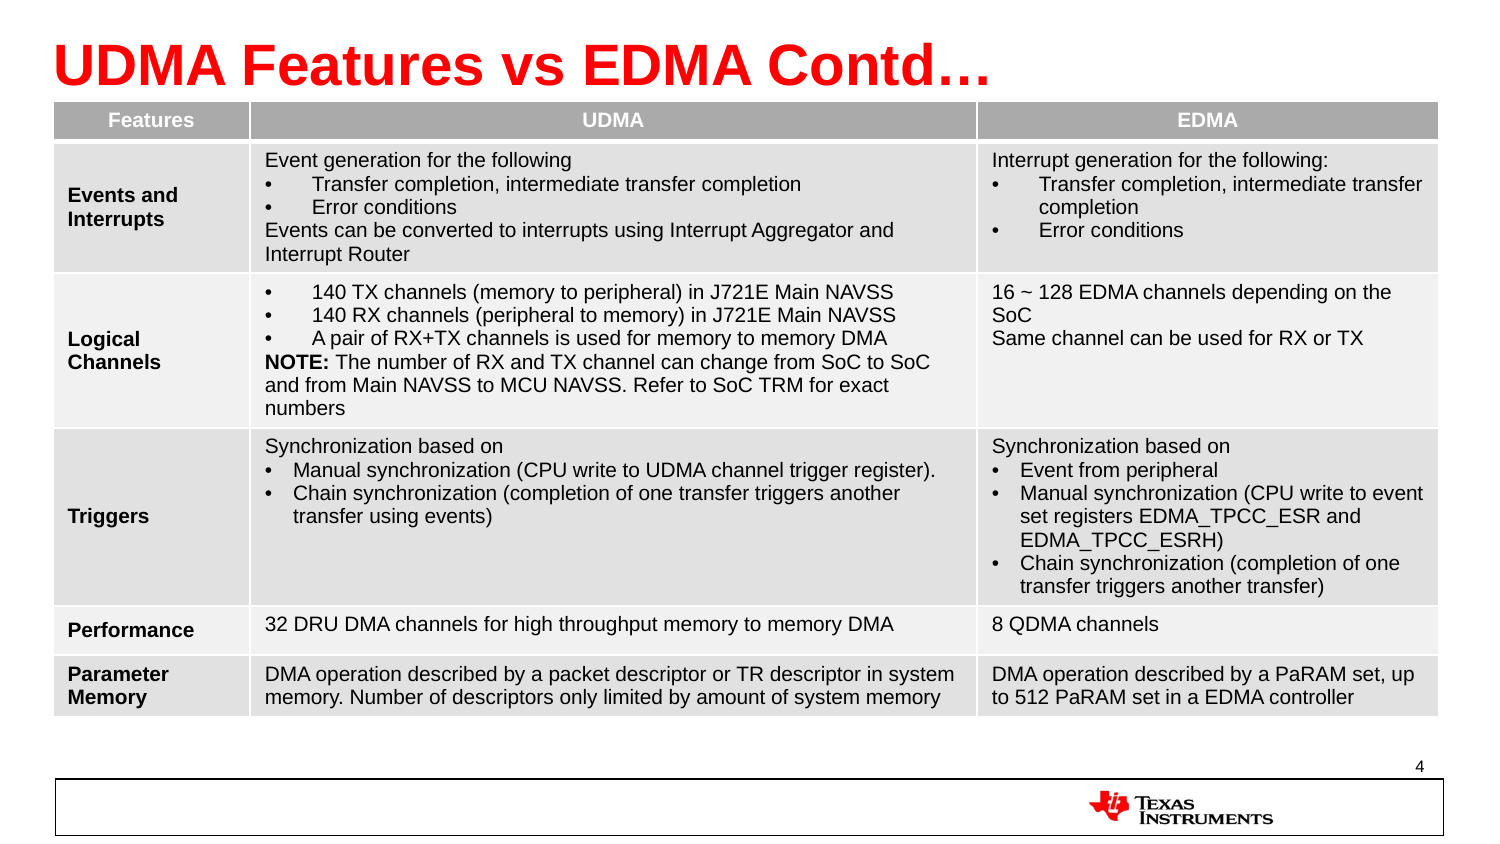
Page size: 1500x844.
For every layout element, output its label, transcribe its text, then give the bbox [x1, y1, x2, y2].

table_header EDMA [978, 102, 1438, 139]
table_cell 16 ~ 128 EDMA channels depending on the SoC Same channel can be used for RX or TX [978, 274, 1438, 427]
table_cell Performance [54, 607, 249, 654]
table_cell Triggers [54, 429, 249, 605]
slide_number 4 [1089, 747, 1440, 774]
table_header Features [54, 102, 249, 139]
table_cell Event generation for the following Transfer completion, intermediate transfer completion Error conditions Events can be converted to interrupts using Interrupt Aggregator and Interrupt Router [251, 144, 976, 272]
table_cell Synchronization based on Event from peripheral Manual synchronization (CPU write to event set registers EDMA_TPCC_ESR and EDMA_TPCC_ESRH) Chain synchronization (completion of one transfer triggers another transfer) [978, 429, 1438, 605]
table_cell Parameter Memory [54, 656, 249, 716]
table_cell Synchronization based on Manual synchronization (CPU write to UDMA channel trigger register). Chain synchronization (completion of one transfer triggers another transfer using events) [251, 429, 976, 605]
table_cell DMA operation described by a packet descriptor or TR descriptor in system memory. Number of descriptors only limited by amount of system memory [251, 656, 976, 716]
title UDMA Features vs EDMA Contd… [37, 17, 1426, 119]
table_cell Logical Channels [54, 274, 249, 427]
picture [1087, 789, 1274, 825]
table_header UDMA [251, 102, 976, 139]
table_cell DMA operation described by a PaRAM set, up to 512 PaRAM set in a EDMA controller [978, 656, 1438, 716]
table_cell 32 DRU DMA channels for high throughput memory to memory DMA [251, 607, 976, 654]
table_cell Events and Interrupts [54, 144, 249, 272]
table_cell 8 QDMA channels [978, 607, 1438, 654]
table_cell Interrupt generation for the following: Transfer completion, intermediate transfer completion Error conditions [978, 144, 1438, 272]
table_cell 140 TX channels (memory to peripheral) in J721E Main NAVSS 140 RX channels (peripheral to memory) in J721E Main NAVSS A pair of RX+TX channels is used for memory to memory DMA NOTE: The number of RX and TX channel can change from SoC to SoC and from Main NAVSS to MCU NAVSS. Refer to SoC TRM for exact numbers [251, 274, 976, 427]
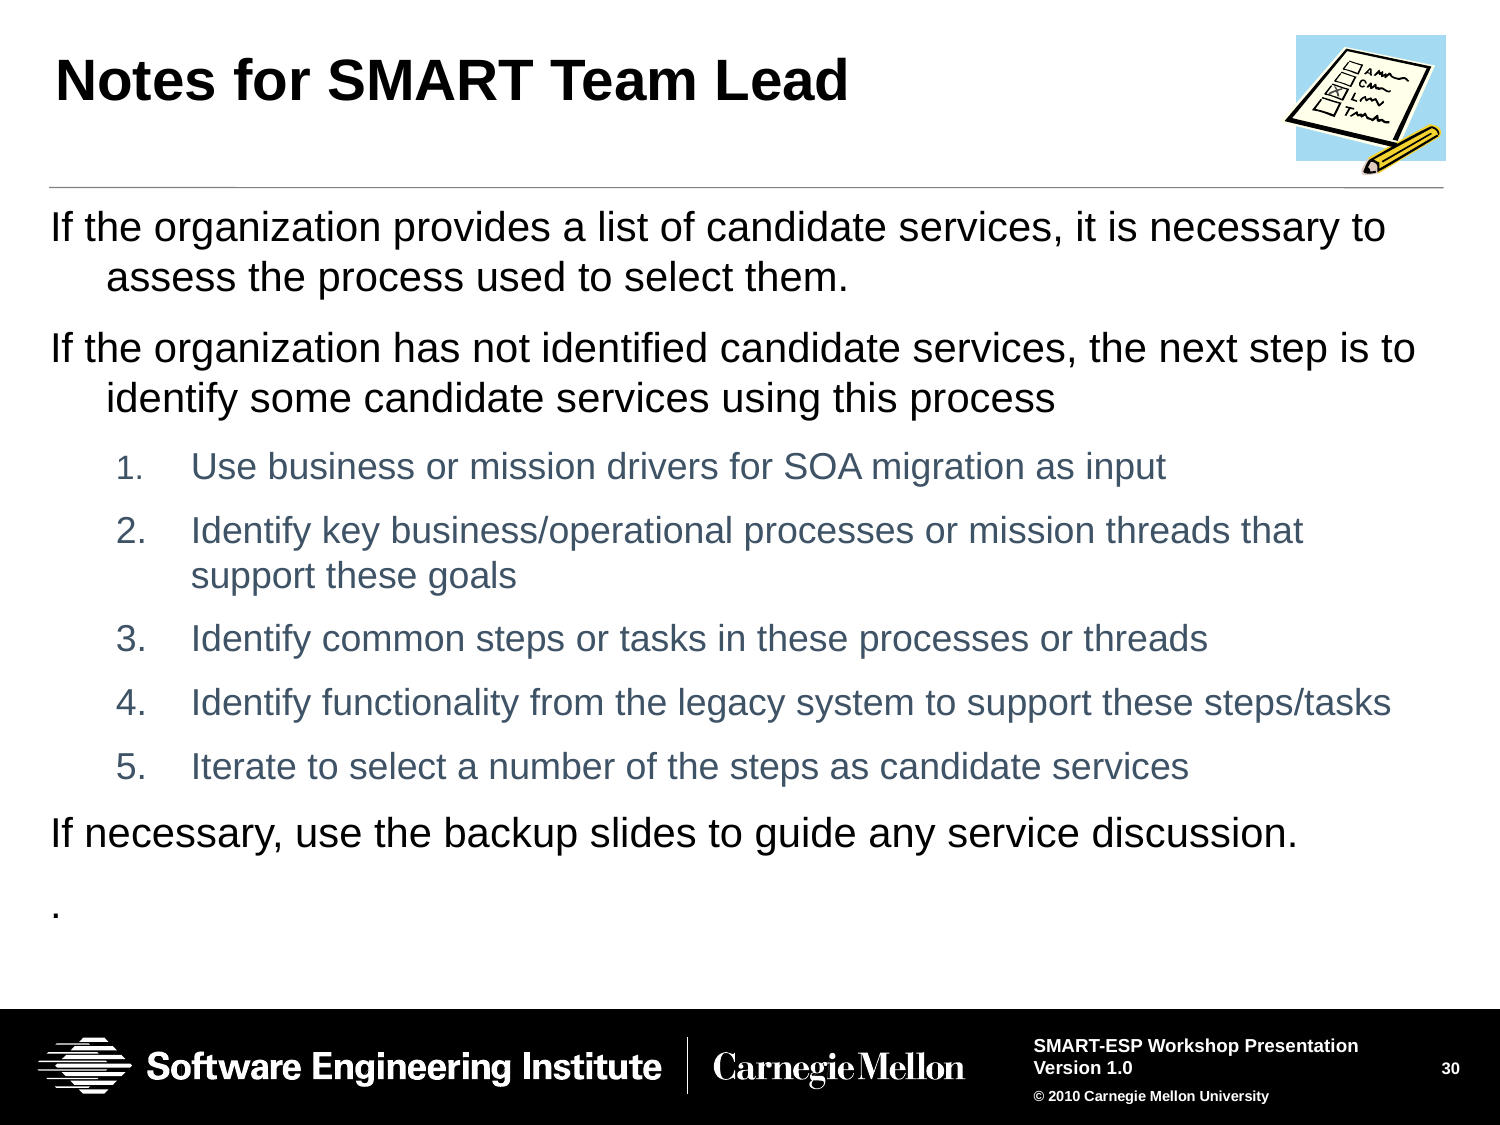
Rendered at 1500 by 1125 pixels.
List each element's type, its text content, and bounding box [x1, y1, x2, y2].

picture [1279, 35, 1447, 176]
list If the organization provides a list of candidate services, it is necessary to assess the process used to select them. If the organization has not identified candidate services, the next step is to identify some candidate services using this process Use business or mission drivers for SOA migration as input Identify key business/operational processes or mission threads that support these goals Identify common steps or tasks in these processes or threads Identify functionality from the legacy system to support these steps/tasks Iterate to select a number of the steps as candidate services If necessary, use the backup slides to guide any service discussion. . [49, 199, 1430, 949]
title Notes for SMART Team Lead [55, 49, 1274, 114]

How to complete this task: Except for the pictures, set down each line of the records exactly as it appears.

Output for this exercise:
Page size: 1500x844.
For every layout element, output its label, transcribe its text, then give the bbox [x1, y1, x2, y2].

table_header EDMA [978, 102, 1438, 139]
table_cell 16 ~ 128 EDMA channels depending on the SoC Same channel can be used for RX or TX [978, 274, 1438, 427]
table_cell Performance [54, 607, 249, 654]
table_cell Triggers [54, 429, 249, 605]
slide_number 4 [1089, 747, 1440, 774]
table_header Features [54, 102, 249, 139]
table_cell Event generation for the following Transfer completion, intermediate transfer completion Error conditions Events can be converted to interrupts using Interrupt Aggregator and Interrupt Router [251, 144, 976, 272]
table_cell Synchronization based on Event from peripheral Manual synchronization (CPU write to event set registers EDMA_TPCC_ESR and EDMA_TPCC_ESRH) Chain synchronization (completion of one transfer triggers another transfer) [978, 429, 1438, 605]
table_cell Parameter Memory [54, 656, 249, 716]
table_cell Synchronization based on Manual synchronization (CPU write to UDMA channel trigger register). Chain synchronization (completion of one transfer triggers another transfer using events) [251, 429, 976, 605]
table_cell DMA operation described by a packet descriptor or TR descriptor in system memory. Number of descriptors only limited by amount of system memory [251, 656, 976, 716]
title UDMA Features vs EDMA Contd… [37, 17, 1426, 119]
table_cell Logical Channels [54, 274, 249, 427]
picture [1087, 789, 1274, 825]
table_header UDMA [251, 102, 976, 139]
table_cell DMA operation described by a PaRAM set, up to 512 PaRAM set in a EDMA controller [978, 656, 1438, 716]
table_cell 32 DRU DMA channels for high throughput memory to memory DMA [251, 607, 976, 654]
table_cell Events and Interrupts [54, 144, 249, 272]
table_cell 8 QDMA channels [978, 607, 1438, 654]
table_cell Interrupt generation for the following: Transfer completion, intermediate transfer completion Error conditions [978, 144, 1438, 272]
table_cell 140 TX channels (memory to peripheral) in J721E Main NAVSS 140 RX channels (peripheral to memory) in J721E Main NAVSS A pair of RX+TX channels is used for memory to memory DMA NOTE: The number of RX and TX channel can change from SoC to SoC and from Main NAVSS to MCU NAVSS. Refer to SoC TRM for exact numbers [251, 274, 976, 427]
Rendered at 1500 by 1125 pixels.
List each element's type, its text content, and bounding box [x1, y1, x2, y2].

picture [1279, 35, 1447, 176]
list If the organization provides a list of candidate services, it is necessary to assess the process used to select them. If the organization has not identified candidate services, the next step is to identify some candidate services using this process Use business or mission drivers for SOA migration as input Identify key business/operational processes or mission threads that support these goals Identify common steps or tasks in these processes or threads Identify functionality from the legacy system to support these steps/tasks Iterate to select a number of the steps as candidate services If necessary, use the backup slides to guide any service discussion. . [49, 199, 1430, 949]
title Notes for SMART Team Lead [55, 49, 1274, 114]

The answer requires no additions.